Data records

------------------------------

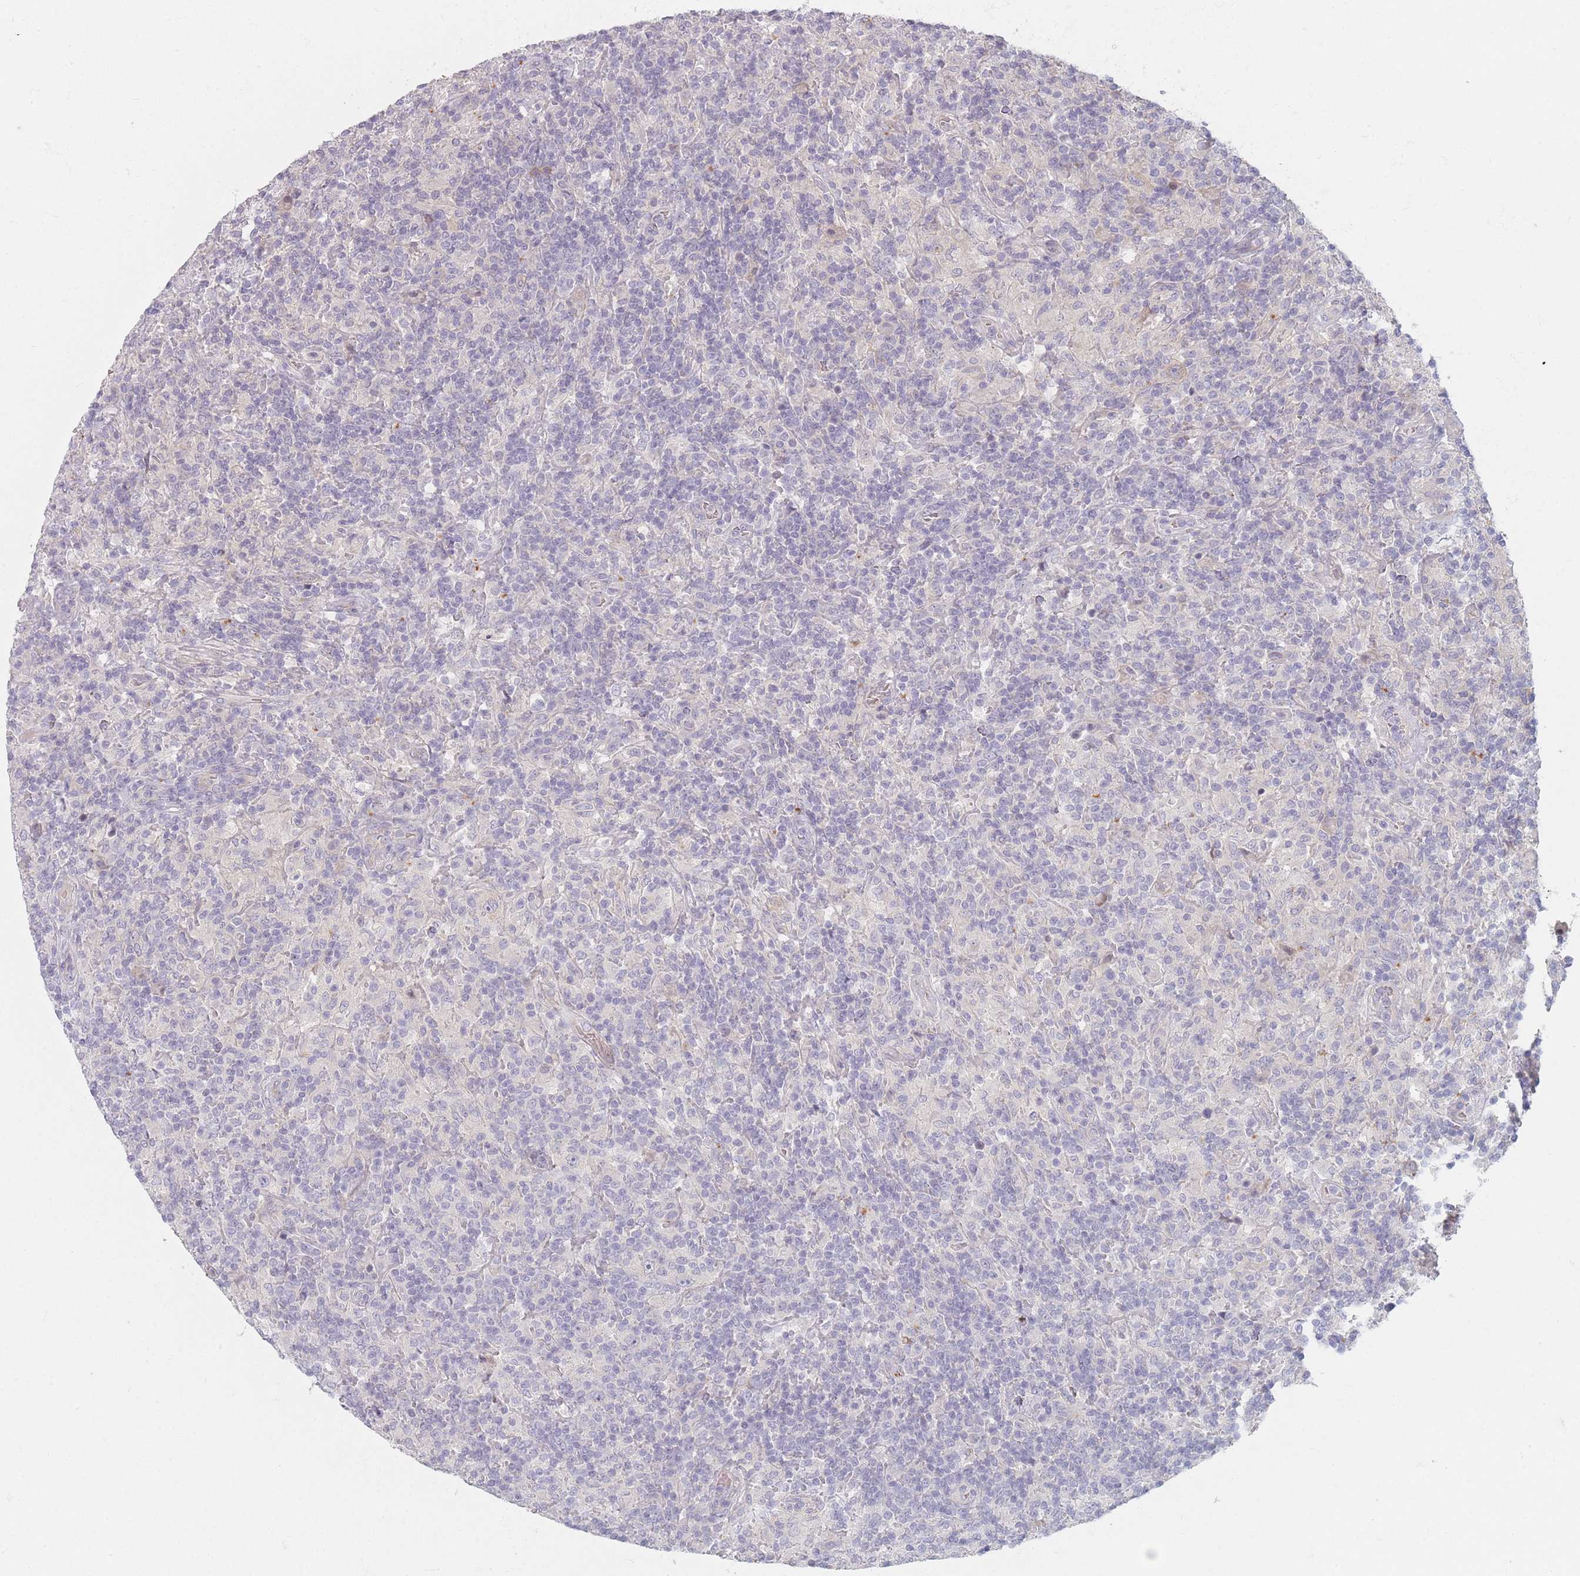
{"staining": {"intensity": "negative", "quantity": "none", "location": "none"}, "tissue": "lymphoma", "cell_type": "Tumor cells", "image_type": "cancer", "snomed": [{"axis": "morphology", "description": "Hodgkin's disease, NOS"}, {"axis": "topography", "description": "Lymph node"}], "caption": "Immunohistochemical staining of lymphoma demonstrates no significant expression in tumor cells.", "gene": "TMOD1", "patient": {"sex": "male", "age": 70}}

------------------------------

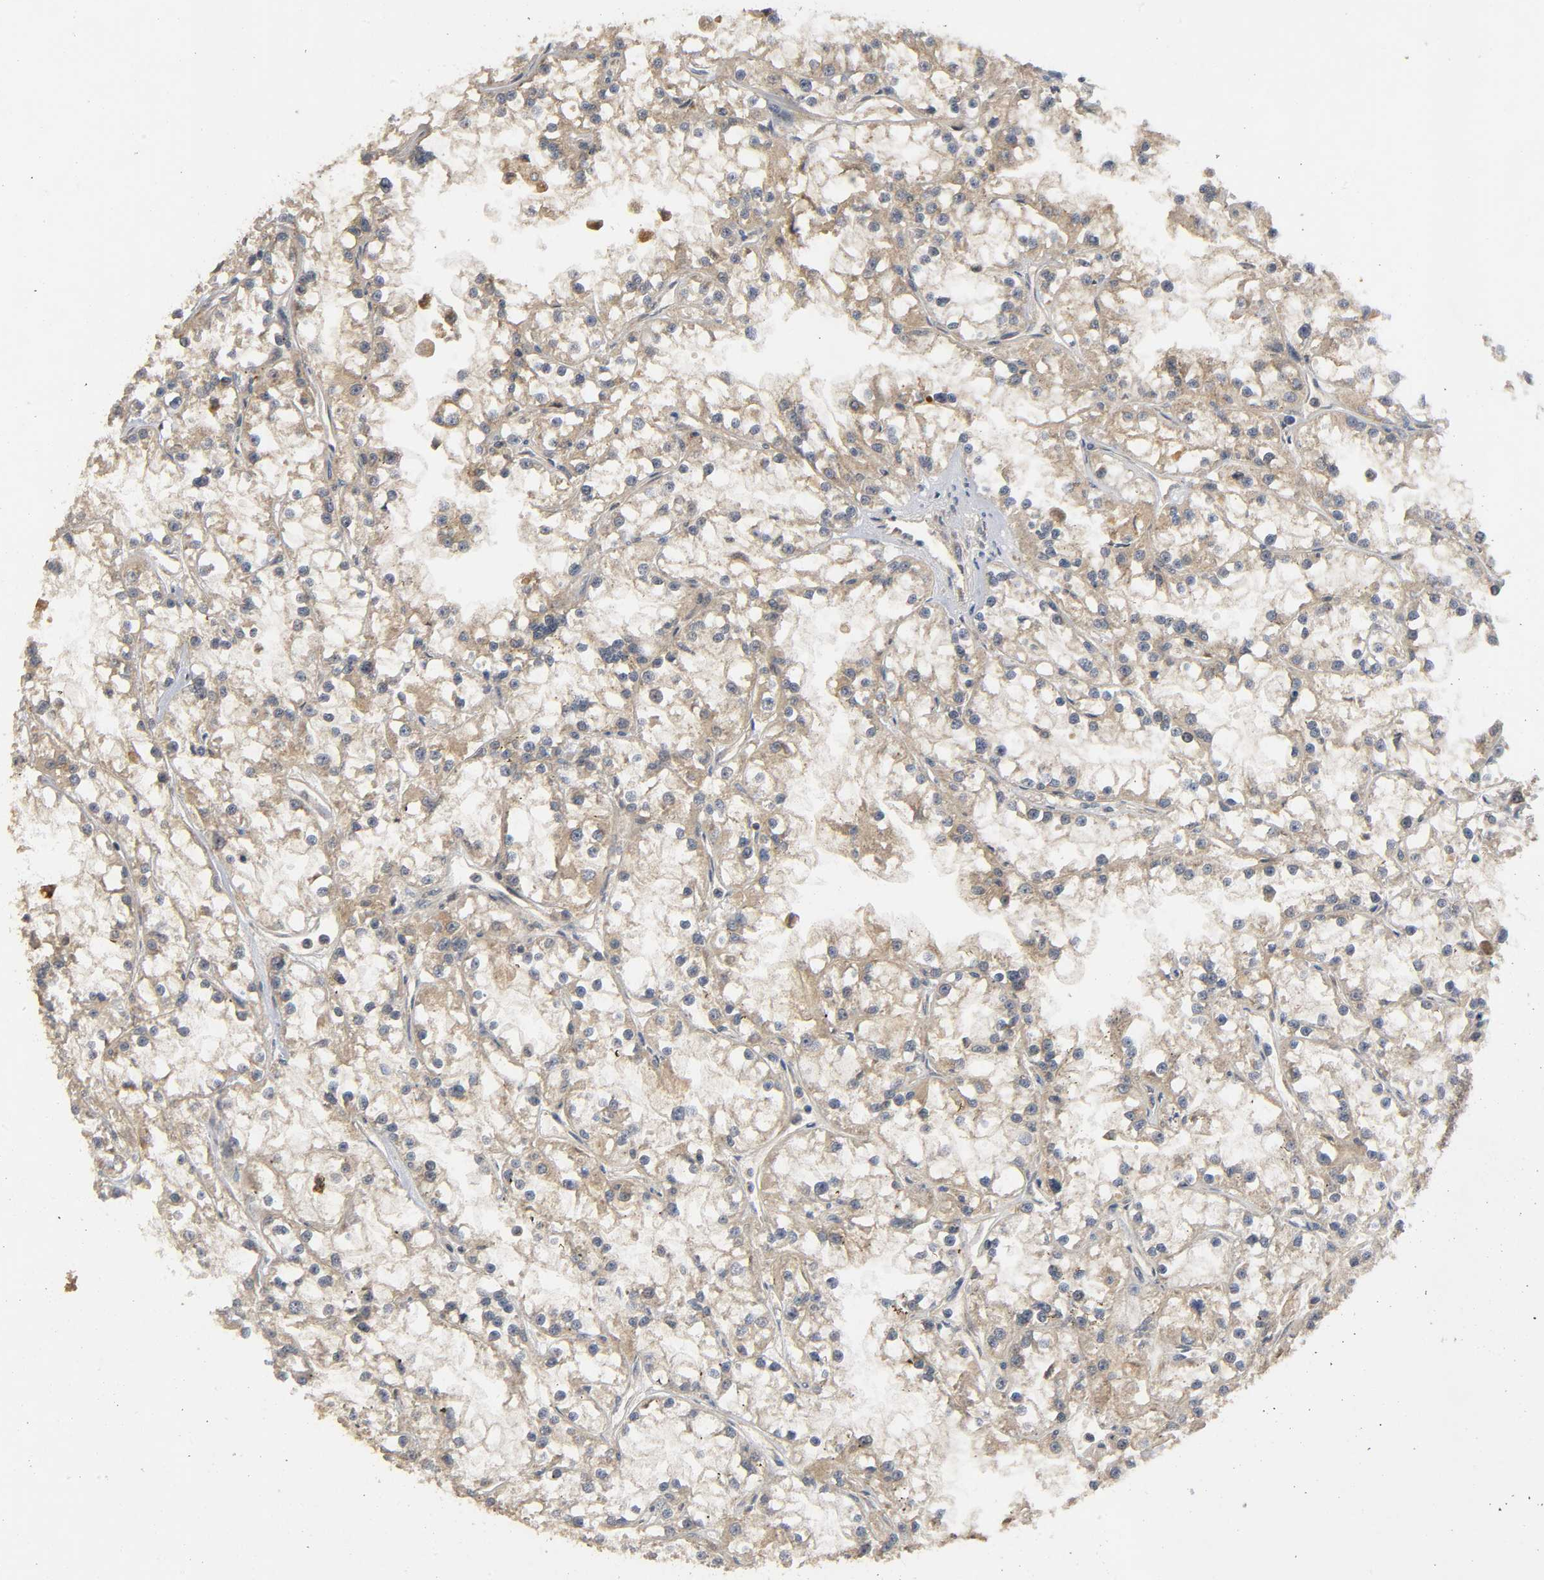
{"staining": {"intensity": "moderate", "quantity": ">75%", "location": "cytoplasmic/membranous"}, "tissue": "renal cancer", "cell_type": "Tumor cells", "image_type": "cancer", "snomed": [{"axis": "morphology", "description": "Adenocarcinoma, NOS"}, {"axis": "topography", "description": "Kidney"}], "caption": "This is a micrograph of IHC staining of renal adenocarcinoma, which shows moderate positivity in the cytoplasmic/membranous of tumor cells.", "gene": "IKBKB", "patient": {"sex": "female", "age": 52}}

------------------------------

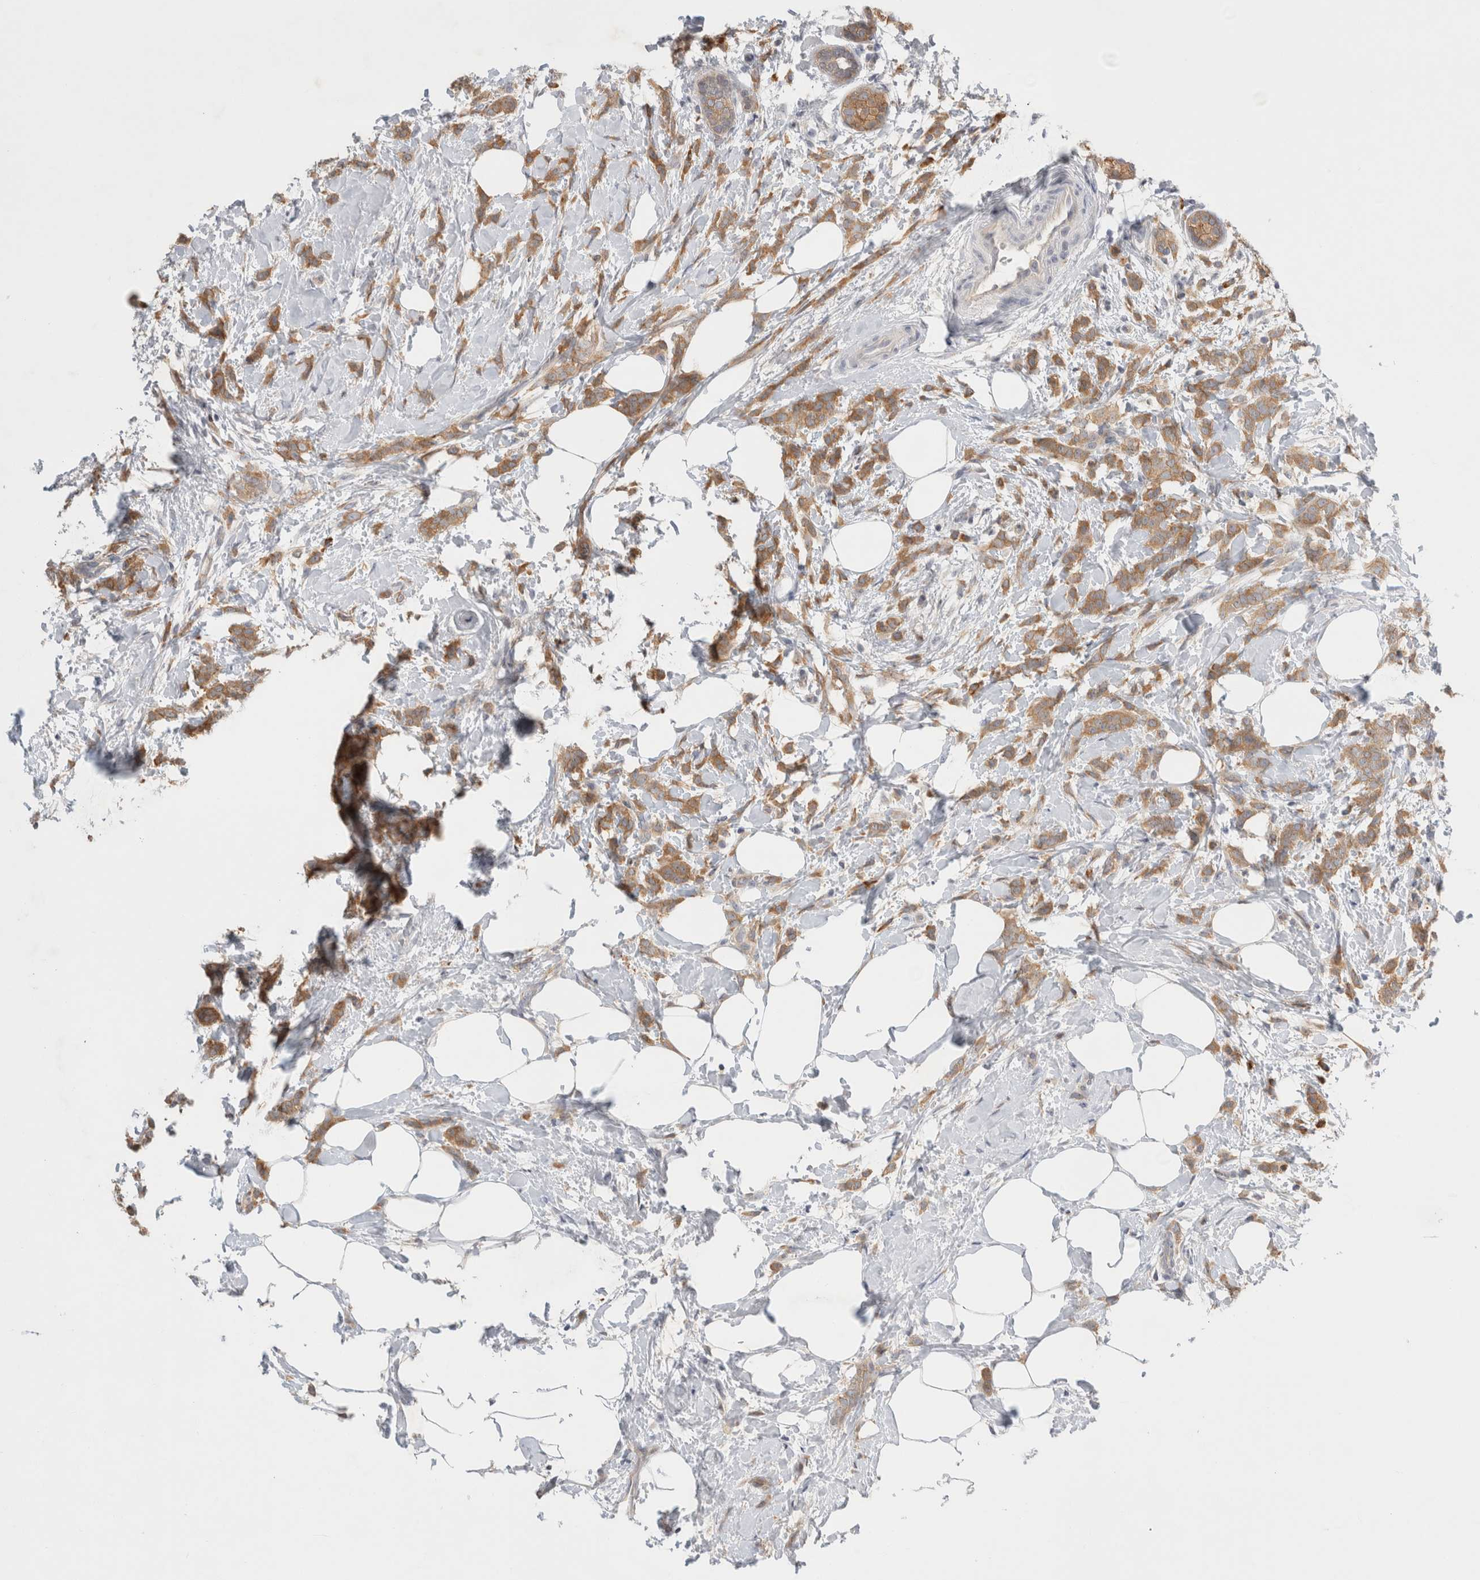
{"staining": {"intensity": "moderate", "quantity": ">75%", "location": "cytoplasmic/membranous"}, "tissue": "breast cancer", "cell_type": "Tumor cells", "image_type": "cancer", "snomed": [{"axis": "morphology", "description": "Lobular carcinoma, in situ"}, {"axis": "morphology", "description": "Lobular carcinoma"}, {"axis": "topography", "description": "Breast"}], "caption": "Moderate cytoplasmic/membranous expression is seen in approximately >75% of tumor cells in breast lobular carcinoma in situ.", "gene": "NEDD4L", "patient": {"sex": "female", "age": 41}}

------------------------------

About this task
Work out how many lines of the entries include the word "membranous", and respond with that number and nothing more.

Result of this exercise
2